When names and an apology weren't given, the anger shifted to pandemonium. "Zionist!" a man yelled as the meeting broke up. A letter submitted to TIME by the council accused TIME, along with the Israeli newspaper Ha'aretz and the American news website Global Post, of fomenting "irritation, division, unrest and instability in Sinai" and of "creating a gap between the people of Sinai and the government."

Local authorities insist that the Bedouin are not discriminated against, that those in prison are there on legitimate criminal charges, and that despite what many Bedouin and rights groups say, Bedouin can serve in the police and military. Abdallah Jahama, a Bedouin council member who had served as a Member of Parliament under the ruling National Democratic Party, said he knew of "more than 50" Sinai Bedouin who were serving in the police or army. But when asked to name one, he couldn't. And when asked to provide a Bedouin soldier's telephone number, he provided his own — a fact that proved embarrassing a moment later when the reporter called.
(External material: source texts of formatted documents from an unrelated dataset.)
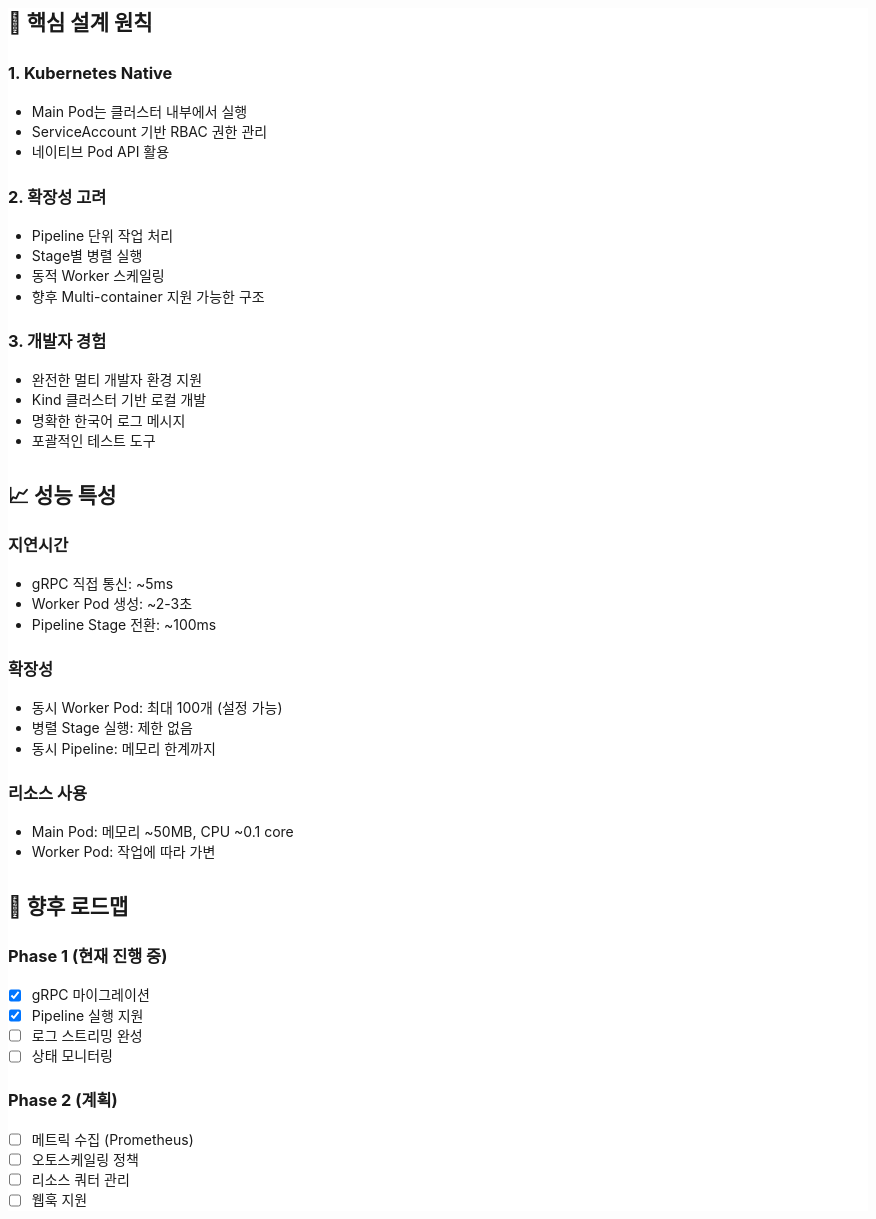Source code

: ## 🎯 핵심 설계 원칙

### 1. Kubernetes Native
- Main Pod는 클러스터 내부에서 실행
- ServiceAccount 기반 RBAC 권한 관리
- 네이티브 Pod API 활용

### 2. 확장성 고려
- Pipeline 단위 작업 처리
- Stage별 병렬 실행
- 동적 Worker 스케일링
- 향후 Multi-container 지원 가능한 구조

### 3. 개발자 경험
- 완전한 멀티 개발자 환경 지원
- Kind 클러스터 기반 로컬 개발
- 명확한 한국어 로그 메시지
- 포괄적인 테스트 도구

## 📈 성능 특성

### 지연시간
- gRPC 직접 통신: ~5ms
- Worker Pod 생성: ~2-3초
- Pipeline Stage 전환: ~100ms

### 확장성
- 동시 Worker Pod: 최대 100개 (설정 가능)
- 병렬 Stage 실행: 제한 없음
- 동시 Pipeline: 메모리 한계까지

### 리소스 사용
- Main Pod: 메모리 ~50MB, CPU ~0.1 core
- Worker Pod: 작업에 따라 가변

## 🔮 향후 로드맵

### Phase 1 (현재 진행 중)
- [x] gRPC 마이그레이션
- [x] Pipeline 실행 지원
- [ ] 로그 스트리밍 완성
- [ ] 상태 모니터링

### Phase 2 (계획)
- [ ] 메트릭 수집 (Prometheus)
- [ ] 오토스케일링 정책
- [ ] 리소스 쿼터 관리
- [ ] 웹훅 지원
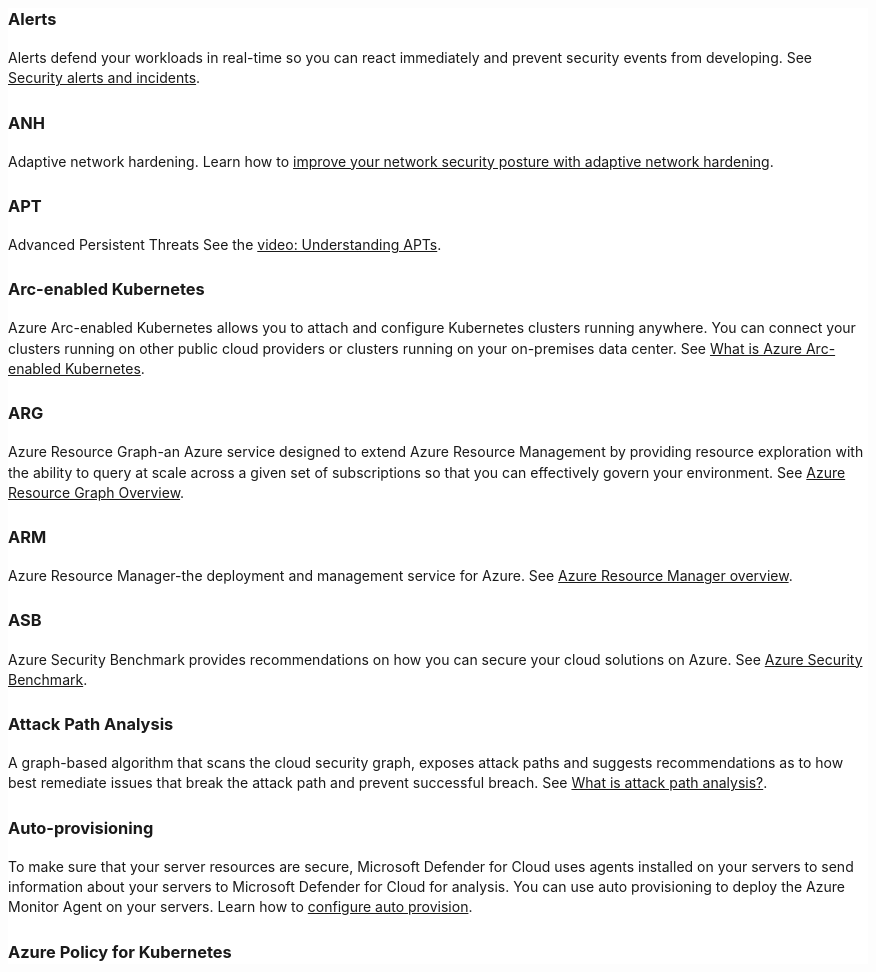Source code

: ### **Alerts**

Alerts defend your workloads in real-time so you can react immediately and prevent security events from developing. See [Security alerts and incidents](alerts-overview.md).

### **ANH**

Adaptive network hardening. Learn how to [improve your network security posture with adaptive network hardening](adaptive-network-hardening.md).

### **APT**

Advanced Persistent Threats See the [video: Understanding APTs](/events/teched-2012/sia303).

### **Arc-enabled Kubernetes**

Azure Arc-enabled Kubernetes allows you to attach and configure Kubernetes clusters running anywhere. You can connect your clusters running on other public cloud providers or clusters running on your on-premises data center. See [What is Azure Arc-enabled Kubernetes](../azure-arc/kubernetes/overview.md).

### **ARG**

Azure Resource Graph-an Azure service designed to extend Azure Resource Management by providing resource exploration with the ability to query at scale across a given set of subscriptions so that you can effectively govern your environment. See [Azure Resource Graph Overview](../governance/resource-graph/overview.md).

### **ARM**

Azure Resource Manager-the deployment and management service for Azure. See [Azure Resource Manager overview](../azure-resource-manager/management/overview.md).

### **ASB**

Azure Security Benchmark provides recommendations on how you can secure your cloud solutions on Azure. See [Azure Security Benchmark](/security/benchmark/azure/baselines/security-center-security-baseline).

### **Attack Path Analysis**

A graph-based algorithm that scans the cloud security graph, exposes attack paths and suggests recommendations as to how best remediate issues that break the attack path and prevent successful breach. See [What is attack path analysis?](concept-attack-path.md#what-is-attack-path-analysis).

### **Auto-provisioning**

To make sure that your server resources are secure, Microsoft Defender for Cloud uses agents installed on your servers to send information about your servers to Microsoft Defender for Cloud for analysis. You can use auto provisioning to deploy the Azure Monitor Agent on your servers. Learn how to [configure auto provision](../iot-dps/quick-setup-auto-provision.md).

### Azure Policy for Kubernetes

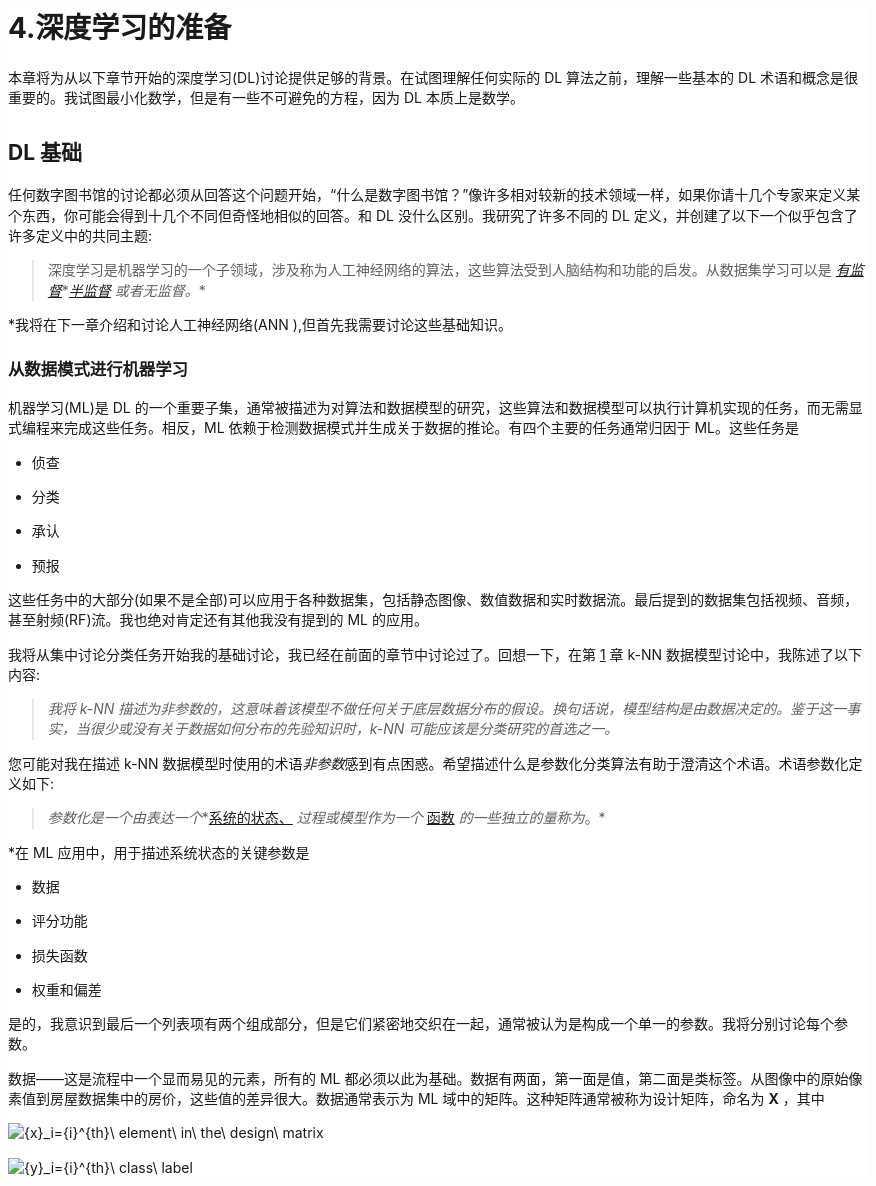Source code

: # 4.深度学习的准备

本章将为从以下章节开始的深度学习(DL)讨论提供足够的背景。在试图理解任何实际的 DL 算法之前，理解一些基本的 DL 术语和概念是很重要的。我试图最小化数学，但是有一些不可避免的方程，因为 DL 本质上是数学。

## DL 基础

任何数字图书馆的讨论都必须从回答这个问题开始，“什么是数字图书馆？”像许多相对较新的技术领域一样，如果你请十几个专家来定义某个东西，你可能会得到十几个不同但奇怪地相似的回答。和 DL 没什么区别。我研究了许多不同的 DL 定义，并创建了以下一个似乎包含了许多定义中的共同主题:

> 深度学习是机器学习的一个子领域，涉及称为人工神经网络的算法，这些算法受到人脑结构和功能的启发。从数据集学习可以是 [*有监督*](https://en.wikipedia.org/wiki/Supervised_learning)*[*半监督*](https://en.wikipedia.org/wiki/Semi-supervised_learning) *或者无监督。**

 *我将在下一章介绍和讨论人工神经网络(ANN ),但首先我需要讨论这些基础知识。

### 从数据模式进行机器学习

机器学习(ML)是 DL 的一个重要子集，通常被描述为对算法和数据模型的研究，这些算法和数据模型可以执行计算机实现的任务，而无需显式编程来完成这些任务。相反，ML 依赖于检测数据模式并生成关于数据的推论。有四个主要的任务通常归因于 ML。这些任务是

*   侦查

*   分类

*   承认

*   预报

这些任务中的大部分(如果不是全部)可以应用于各种数据集，包括静态图像、数值数据和实时数据流。最后提到的数据集包括视频、音频，甚至射频(RF)流。我也绝对肯定还有其他我没有提到的 ML 的应用。

我将从集中讨论分类任务开始我的基础讨论，我已经在前面的章节中讨论过了。回想一下，在第 [1](1.html) 章 k-NN 数据模型讨论中，我陈述了以下内容:

> *我将 k-NN 描述为非参数的，这意味着该模型不做任何关于底层数据分布的假设。换句话说，模型结构是由数据决定的。鉴于这一事实，当很少或没有关于数据如何分布的先验知识时，k-NN 可能应该是分类研究的首选之一。*

您可能对我在描述 k-NN 数据模型时使用的术语*非参数*感到有点困惑。希望描述什么是参数化分类算法有助于澄清这个术语。术语参数化定义如下:

> *参数化是一个由表达一个**[系统的状态、](https://en.m.wikipedia.org/wiki/Process_%2528science%2529) *过程或模型作为一个* [函数](https://en.m.wikipedia.org/wiki/Function_%2528mathematics%2529) *的一些独立的量称为*。*

 *在 ML 应用中，用于描述系统状态的关键参数是

*   数据

*   评分功能

*   损失函数

*   权重和偏差

是的，我意识到最后一个列表项有两个组成部分，但是它们紧密地交织在一起，通常被认为是构成一个单一的参数。我将分别讨论每个参数。

数据——这是流程中一个显而易见的元素，所有的 ML 都必须以此为基础。数据有两面，第一面是值，第二面是类标签。从图像中的原始像素值到房屋数据集中的房价，这些值的差异很大。数据通常表示为 ML 域中的矩阵。这种矩阵通常被称为设计矩阵，命名为 **X** ，其中

![$$ {x}_i={i}^{th}\ element\ in\ the\ design\ matrix $$](../images/482214_1_En_4_Chapter/482214_1_En_4_Chapter_TeX_Equa.png)

![$$ {y}_i={i}^{th}\ class\ label $$](../images/482214_1_En_4_Chapter/482214_1_En_4_Chapter_TeX_Equb.png)
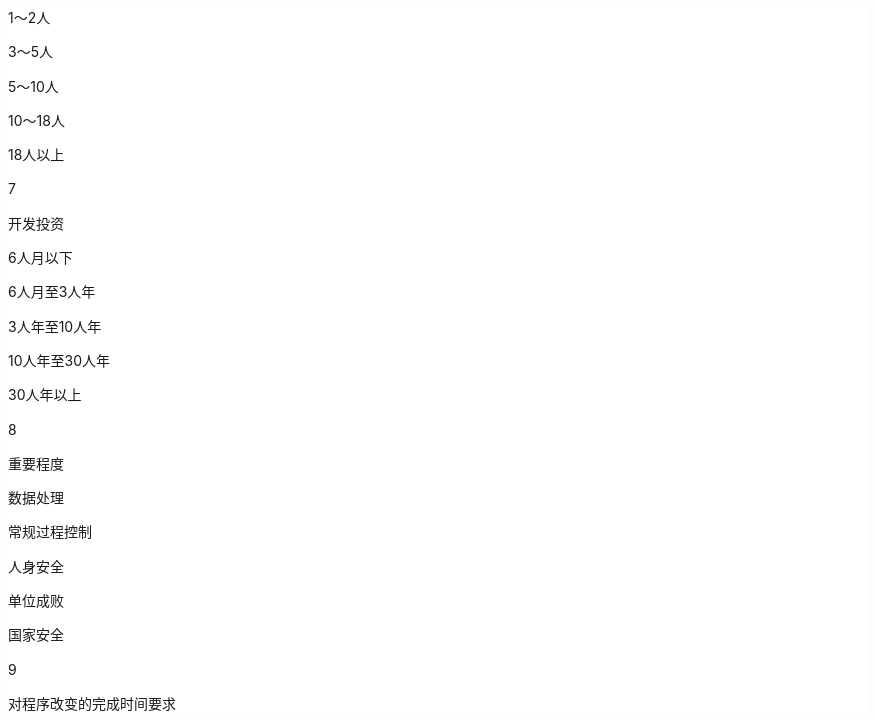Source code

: 1～2人

	

3～5人

	

5～10人

	

10～18人

	

18人以上

7

	

开发投资

	

6人月以下

	

6人月至3人年

	

3人年至10人年

	

10人年至30人年

	

30人年以上

8

	

重要程度

	

数据处理

	

常规过程控制

	

人身安全

	

单位成败

	

国家安全

9

	

对程序改变的完成时间要求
After being pressed on the issue, a local official confided, "They are right" — Bedouin are generally excluded from the security apparatus. "There is some suspicion," he added, referring to security attitudes toward the Bedouin, particularly near the border zone.

Governor Mwafi acknowledges only vaguely that Sinai's cross-border security issues are heavily intertwined with its internal troubles. "My previous job helped me a lot here," he says, "because I know the culture and the mentality of the Bedouin and the people here and [the] needs for special treatment." He adds, "All of the government is concerned now with how to develop North Sinai," and says the area is awaiting a visit from President Hosni Mubarak, who has held power for 28 years and is currently recovering from major surgery in a German hospital even as Egypt frets about the succession, human rights and political stability. "We are a very normal country," Mwafi says, smiling.